I am trying to process a large CSV file of approximately 1 million records and after reading the rows (line/line or in chunks), I need to push this to camel-flatpack to create a map with field names and their values.

My requirement is to feed all the CSV records to a flatpack config and generate a java.util.map out of it.

There have been several posts on stackoverflow to resolve this by splitter but my process works fast till almost 35000 records but thereafter it slows down.

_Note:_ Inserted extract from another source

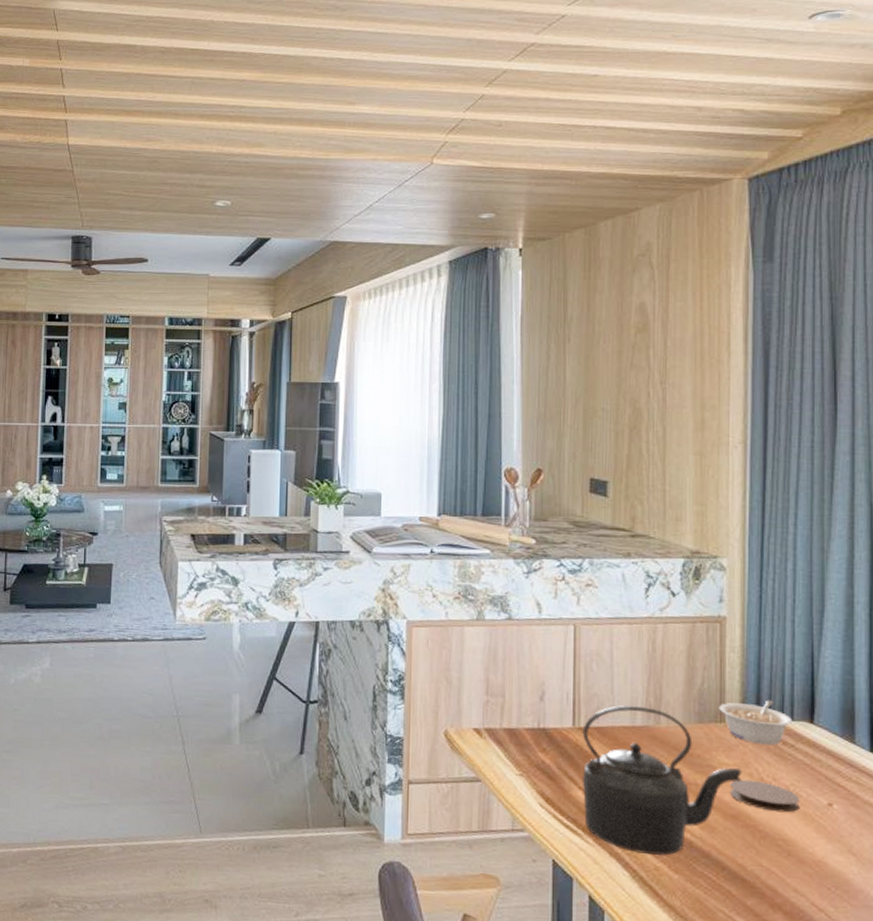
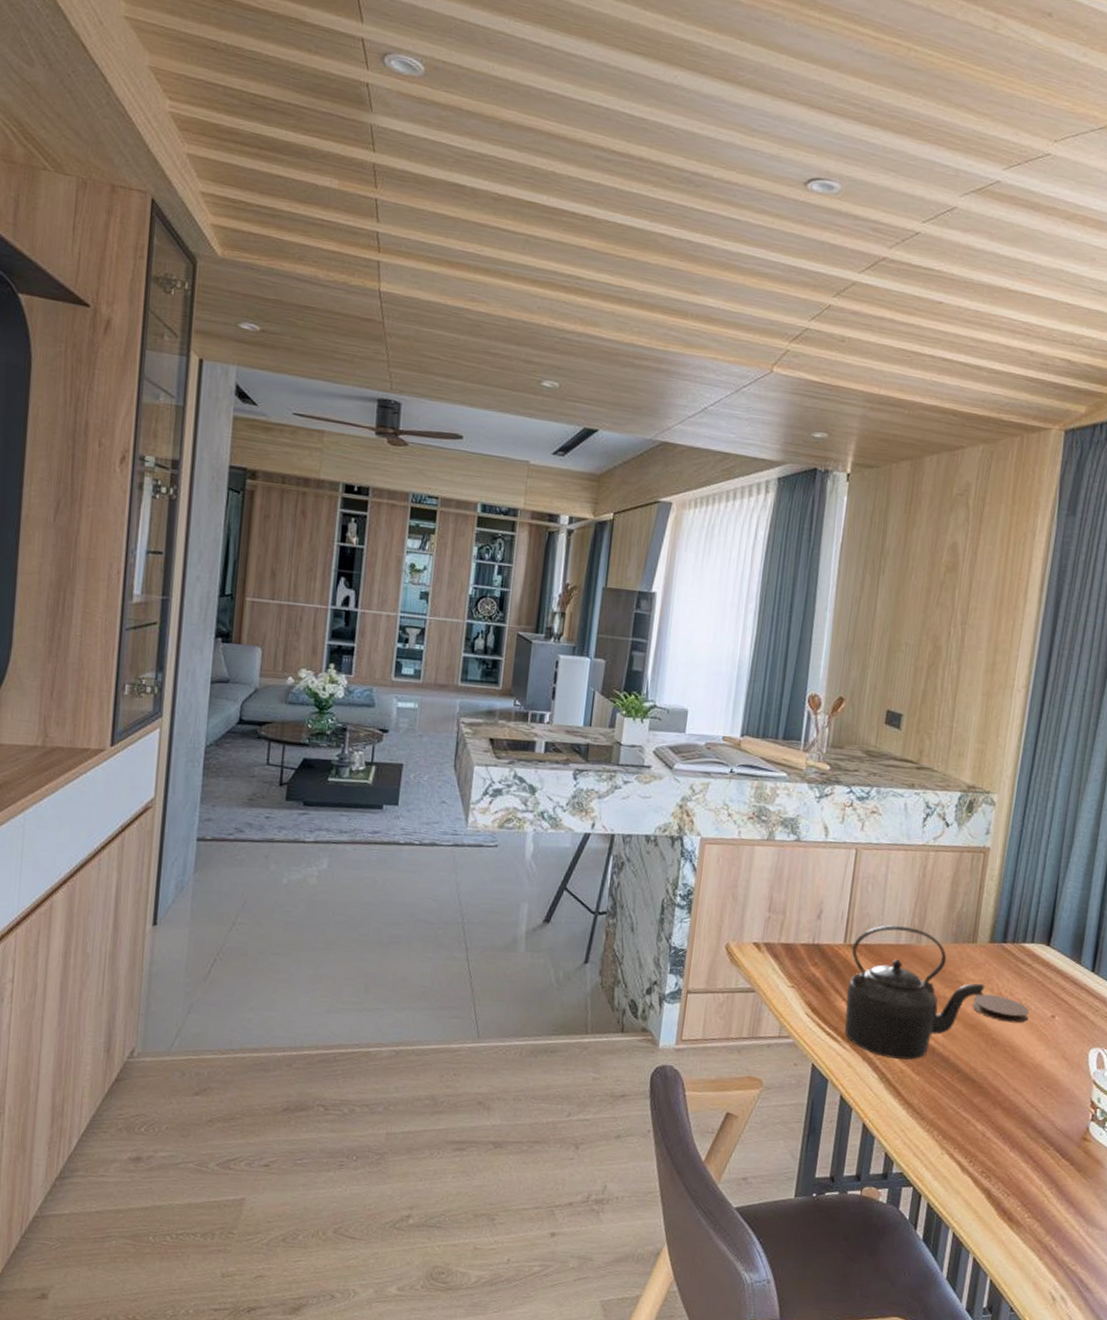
legume: present [718,700,793,746] -> none [972,924,1033,965]

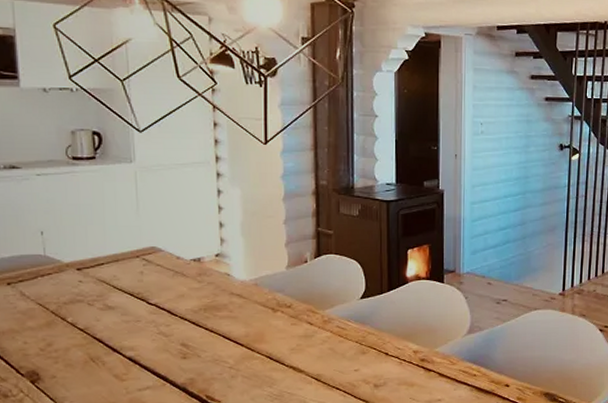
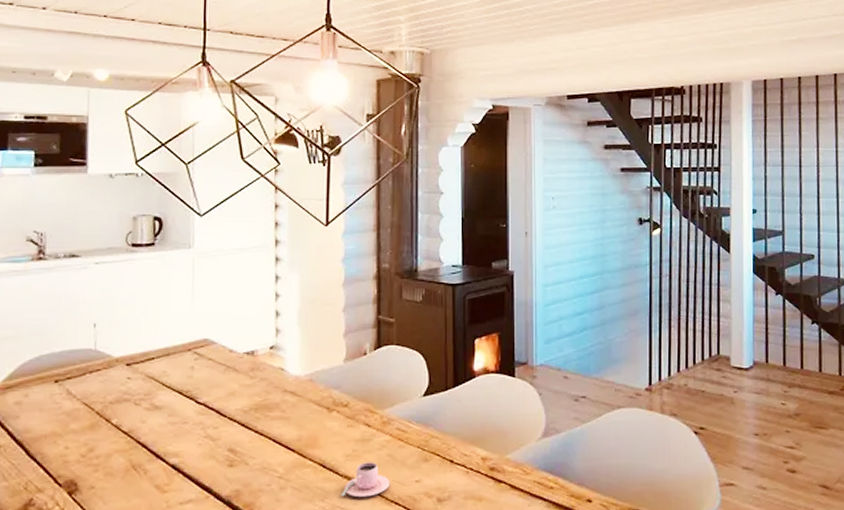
teacup: none [287,354,332,384] -> present [341,462,391,498]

I tried even adding a throttler, it still doesnt work. I get a GC Out Of Memory Error. I even shot up my JAVA_MIN_MEM, JAVA_MAX_MEM, JAVA_PERM_MEM, JAVA_MAX_PERM_MEM but the result is the same. Hawtio console shows that JAVA_HEAP_MEMORY after about 5-6 mins is more than 95%.

Here is my code snippet:

    <route id="poller-route"> 
        <from uri="file://temp/output?noop=true&amp;maxMessagesPerPoll=10&amp;delay=5000"/>
        <split streaming="true" stopOnException="false">            
            <tokenize token="\n" />
            <to uri="flatpack:delim:flatpackConfig/flatPackConfig.pzmap.xml?ignoreFirstRecord=false"/>              
        </split>
    </route>

    <route id="output-route">
        <from uri="flatpack:delim:flatpackConfig/flatPackConfig.pzmap.xml?ignoreFirstRecord=false"/>
        <convertBodyTo type="java.util.Map"/>
        <to uri="mock:result"/>
    </route>
1

There are 1 best solutions below

0
On

One potential problem is that when you create hash maps and continuously add data to it, it needs to recreate the hash. For example, if i have hash of size 3, and input 0,1,2,3 into it, assuming my hash function is mod 3, three would be assigned to the zero slot thus creating overflow, so I would either need to store overflows or recreate a new hash.

I'm sure that this is how java implements its hashmap, but you could try initializing your hashmap's initial capacity to how many records there are.